Religion
- Affiliation: Hinduism
- District: Sonitpur
- Deity: Bishnu and Shri Krishna
- Festival: Barshik Seva

Location
- Location: Village-Uttar Pahukata, PO-Kalabari, District-Sonitpur, Assam, PIN-784178
- State: Assam
- Country: India
- Interactive map of Pahukata Namghar
- Coordinates: 26°52′49″N 93°43′09″E﻿ / ﻿26.8802°N 93.7193°E

Architecture
- Type: Mixed
- Creator: Various
- Completed: 1954

= Pahukata Namghar =

Pahukata-Namghar is a temple situated in the middle of Uttar-Pahukata village, in the district of Sonitpur, Assam. The postal code of the place is 784178.

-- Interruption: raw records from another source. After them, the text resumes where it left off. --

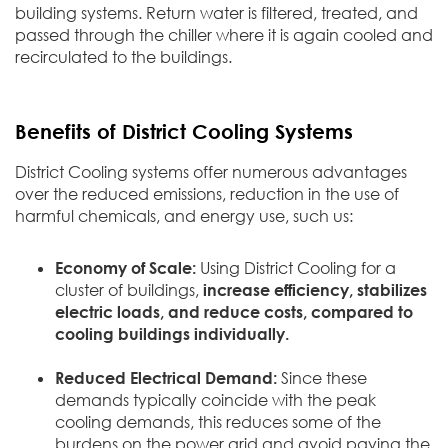
building systems. Return water is filtered, treated, and
passed through the chiller where it is again cooled and
recirculated to the buildings.
Benefits of District Cooling Systems
District Cooling systems offer numerous advantages
over the reduced emissions, reduction in the use of
harmful chemicals, and energy use, such us:
Economy of Scale:
Using District Cooling for a
cluster of buildings,
increase efficiency, stabilizes
electric loads,
and reduce costs, compared to
cooling buildings individually.
Reduced Electrical Demand:
Since these
demands typically coincide with the peak
cooling demands, this reduces some of the
burdens on the power grid and avoid paying the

The namghar is surrounded by the Mornoi River on its north and the main road on its South. The Namghar has its Manikut in its eastern side.

==History==
The Pahukata Namghar was established in the year 1936. The location of the then Namghar was near to the Uttar-Pahukata Lower Primary School(Uttar-Pahukata Prarthamik Vidyalaya), which was relocated to the present location in 1956 under the aegis of three village viz. Uttar-Pahukata, Dakshin Pahukata and Tihulabari.

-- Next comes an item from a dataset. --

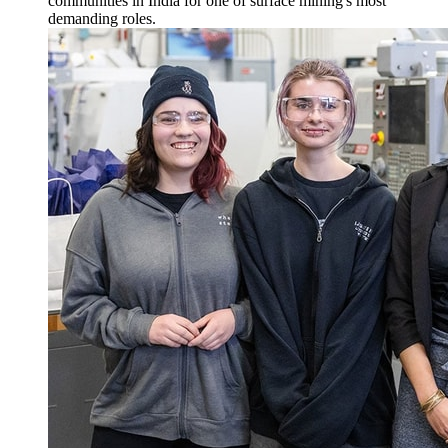
communities in India for one of surface mining's most
demanding roles.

==Specialty of Pahukata-Namghar==
The people of Uttar-Pahukata meet in this place for all kind of gathering or social activities. The specialty of the Namghar is its Barshik-Sheva (the Annual-Festival), which is linked to the weather of the area. No matter what is the date or time of the Namghar's Barshik-Sheva, the place has received rain each and every time during the Prasad distribution since its establishment.